Since the industrialization era, the pH of the ocean surface has fallen by 0.1. Although it looks like a small change, the pH scale is logarithmic. A figure of 0.1 represents a 30 percent increase in acidity. If the emission scenario remains the same, acidity near the ocean surface will be 150 percent higher at the end of this century. Oceans haven't experienced this pH level in the previous 20 million years.
Impact on Biological life
A disaster for one organism could be an opportunity for other organisms. Algae and seagrass benefit from increasing carbon dioxide concentration as it helps them carry out photosynthesis. On the other hand, a decrease in the concentration of calcium carbonate due to acidification has a dramatic effect on calcifying organisms. It may alter the whole ecosystem. Humans will definitely be affected by this because a large population depends on seafood. Change in the aquatic ecosystem might cause food security.
Low pH reduces the ability of coral reefs to produce their skeleton. Another study has shown that anthropogenic carbon dioxide is causing under saturation in aragonite.
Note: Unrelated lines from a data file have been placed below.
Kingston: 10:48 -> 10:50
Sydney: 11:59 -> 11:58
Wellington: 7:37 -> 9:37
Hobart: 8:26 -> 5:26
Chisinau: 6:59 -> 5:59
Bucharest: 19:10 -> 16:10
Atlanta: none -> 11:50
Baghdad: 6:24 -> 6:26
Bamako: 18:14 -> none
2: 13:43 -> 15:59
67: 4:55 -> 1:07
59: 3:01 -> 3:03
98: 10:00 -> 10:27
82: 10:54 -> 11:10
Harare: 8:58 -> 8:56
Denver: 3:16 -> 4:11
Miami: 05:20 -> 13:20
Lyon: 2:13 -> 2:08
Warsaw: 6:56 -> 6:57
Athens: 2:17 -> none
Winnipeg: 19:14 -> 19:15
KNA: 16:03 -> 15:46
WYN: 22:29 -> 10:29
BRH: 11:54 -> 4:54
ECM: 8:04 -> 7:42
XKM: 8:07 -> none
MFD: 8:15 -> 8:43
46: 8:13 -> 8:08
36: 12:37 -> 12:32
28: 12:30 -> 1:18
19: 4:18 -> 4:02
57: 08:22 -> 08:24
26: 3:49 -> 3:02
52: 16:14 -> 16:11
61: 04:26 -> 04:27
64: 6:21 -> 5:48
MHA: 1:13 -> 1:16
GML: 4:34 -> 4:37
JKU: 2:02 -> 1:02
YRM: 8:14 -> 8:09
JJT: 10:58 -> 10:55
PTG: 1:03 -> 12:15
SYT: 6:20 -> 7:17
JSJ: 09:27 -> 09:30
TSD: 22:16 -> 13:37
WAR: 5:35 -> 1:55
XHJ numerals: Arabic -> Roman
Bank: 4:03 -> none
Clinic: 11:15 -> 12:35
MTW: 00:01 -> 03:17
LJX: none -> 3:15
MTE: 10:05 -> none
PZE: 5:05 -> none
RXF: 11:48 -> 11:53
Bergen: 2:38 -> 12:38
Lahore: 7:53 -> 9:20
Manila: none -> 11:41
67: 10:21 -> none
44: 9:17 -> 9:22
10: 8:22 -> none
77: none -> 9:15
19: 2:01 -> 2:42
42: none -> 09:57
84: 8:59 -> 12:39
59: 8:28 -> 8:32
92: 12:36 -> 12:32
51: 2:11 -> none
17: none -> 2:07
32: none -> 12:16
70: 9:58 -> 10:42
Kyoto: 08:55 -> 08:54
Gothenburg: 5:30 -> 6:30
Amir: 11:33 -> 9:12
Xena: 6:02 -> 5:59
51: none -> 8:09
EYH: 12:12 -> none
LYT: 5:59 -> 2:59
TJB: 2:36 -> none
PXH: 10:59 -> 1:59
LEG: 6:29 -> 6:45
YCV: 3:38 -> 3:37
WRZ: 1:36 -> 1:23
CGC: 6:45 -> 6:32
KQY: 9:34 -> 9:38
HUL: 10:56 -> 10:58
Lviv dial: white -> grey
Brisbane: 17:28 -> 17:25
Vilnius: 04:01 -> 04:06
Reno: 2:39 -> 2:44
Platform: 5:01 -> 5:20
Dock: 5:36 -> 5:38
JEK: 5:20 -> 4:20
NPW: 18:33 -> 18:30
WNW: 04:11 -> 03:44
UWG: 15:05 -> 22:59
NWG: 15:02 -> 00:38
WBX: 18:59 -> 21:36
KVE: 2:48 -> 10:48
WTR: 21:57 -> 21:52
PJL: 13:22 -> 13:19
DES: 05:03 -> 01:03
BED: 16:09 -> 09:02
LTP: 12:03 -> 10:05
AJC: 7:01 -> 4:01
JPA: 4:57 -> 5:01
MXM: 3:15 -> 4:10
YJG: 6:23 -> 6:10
Since ocean acidification is linked with human activities, a change in human habits and practices could be effective to reduce its disastrous impacts. Move to a sustainable lifestyle such as use of renewables and chose cycling or walk in place of vehicles can make a significant difference.

Every human activity has an impact on its environment. A rise in human population and intensive industrial practices increase the emissions in air. Since ocean absorb the pollutants from air, its pH reduce that makes the aquatic ecosystem at risk. We, humans can opt alternative options which are more sustainable to minimize the ill-effects of ocean acidification.